PROBLEM REQUIREMENTS: Copy out verbatim the rows below, starting at the line containing "class: Polypodiopsida" and continuing through the line containing "scientific name: Achillea umbellata", with both of those lines included.

AVAILABLE DATA:

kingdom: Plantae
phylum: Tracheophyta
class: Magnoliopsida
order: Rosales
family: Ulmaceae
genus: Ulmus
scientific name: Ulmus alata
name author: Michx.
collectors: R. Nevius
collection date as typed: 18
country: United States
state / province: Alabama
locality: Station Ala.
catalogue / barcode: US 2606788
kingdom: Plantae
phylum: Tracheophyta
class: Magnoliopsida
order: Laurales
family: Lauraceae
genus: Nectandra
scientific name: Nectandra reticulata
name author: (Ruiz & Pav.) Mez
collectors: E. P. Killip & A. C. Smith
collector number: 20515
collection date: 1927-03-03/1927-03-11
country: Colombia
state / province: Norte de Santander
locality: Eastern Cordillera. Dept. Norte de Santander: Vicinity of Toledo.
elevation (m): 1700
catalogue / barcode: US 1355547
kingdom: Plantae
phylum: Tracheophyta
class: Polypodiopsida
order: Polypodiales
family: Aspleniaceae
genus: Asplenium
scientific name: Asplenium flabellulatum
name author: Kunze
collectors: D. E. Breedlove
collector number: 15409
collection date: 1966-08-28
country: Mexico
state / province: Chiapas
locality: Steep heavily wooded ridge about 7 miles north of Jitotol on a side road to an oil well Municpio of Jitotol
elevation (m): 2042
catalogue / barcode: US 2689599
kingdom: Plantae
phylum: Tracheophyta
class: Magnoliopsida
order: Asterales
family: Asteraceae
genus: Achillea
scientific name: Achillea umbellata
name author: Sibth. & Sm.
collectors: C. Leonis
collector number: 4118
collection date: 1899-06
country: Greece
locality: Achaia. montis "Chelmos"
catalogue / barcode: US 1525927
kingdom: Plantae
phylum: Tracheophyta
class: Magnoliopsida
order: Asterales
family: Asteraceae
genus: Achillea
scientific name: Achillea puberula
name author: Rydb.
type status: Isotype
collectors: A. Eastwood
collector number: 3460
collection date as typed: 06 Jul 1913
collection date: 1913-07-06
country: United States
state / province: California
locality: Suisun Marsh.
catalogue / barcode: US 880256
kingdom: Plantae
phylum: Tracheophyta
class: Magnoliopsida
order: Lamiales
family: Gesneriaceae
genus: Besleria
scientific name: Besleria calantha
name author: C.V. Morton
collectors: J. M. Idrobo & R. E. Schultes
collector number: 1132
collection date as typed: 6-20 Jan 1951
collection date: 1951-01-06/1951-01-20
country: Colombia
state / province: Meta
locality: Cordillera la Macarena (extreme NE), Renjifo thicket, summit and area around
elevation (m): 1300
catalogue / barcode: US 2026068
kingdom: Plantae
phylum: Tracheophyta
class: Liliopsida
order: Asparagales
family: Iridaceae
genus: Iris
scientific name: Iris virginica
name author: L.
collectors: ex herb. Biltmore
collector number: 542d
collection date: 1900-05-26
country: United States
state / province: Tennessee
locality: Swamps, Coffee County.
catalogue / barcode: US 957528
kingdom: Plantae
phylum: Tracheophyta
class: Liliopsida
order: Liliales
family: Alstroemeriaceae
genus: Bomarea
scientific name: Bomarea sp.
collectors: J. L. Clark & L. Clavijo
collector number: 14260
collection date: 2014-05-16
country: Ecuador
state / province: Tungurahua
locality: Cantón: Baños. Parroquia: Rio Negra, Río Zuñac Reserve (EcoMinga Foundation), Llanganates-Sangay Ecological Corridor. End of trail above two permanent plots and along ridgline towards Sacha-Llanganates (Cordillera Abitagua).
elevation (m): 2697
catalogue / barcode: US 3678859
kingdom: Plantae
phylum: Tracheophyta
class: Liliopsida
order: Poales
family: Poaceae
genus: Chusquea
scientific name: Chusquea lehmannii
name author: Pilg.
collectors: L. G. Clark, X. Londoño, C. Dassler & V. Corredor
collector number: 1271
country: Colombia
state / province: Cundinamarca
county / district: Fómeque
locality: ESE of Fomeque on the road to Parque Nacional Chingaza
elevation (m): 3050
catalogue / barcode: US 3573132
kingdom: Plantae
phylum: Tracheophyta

OUTPUT FOR THIS TASK:
class: Polypodiopsida
order: Polypodiales
family: Aspleniaceae
genus: Asplenium
scientific name: Asplenium flabellulatum
name author: Kunze
collectors: D. E. Breedlove
collector number: 15409
collection date: 1966-08-28
country: Mexico
state / province: Chiapas
locality: Steep heavily wooded ridge about 7 miles north of Jitotol on a side road to an oil well Municpio of Jitotol
elevation (m): 2042
catalogue / barcode: US 2689599
kingdom: Plantae
phylum: Tracheophyta
class: Magnoliopsida
order: Asterales
family: Asteraceae
genus: Achillea
scientific name: Achillea umbellata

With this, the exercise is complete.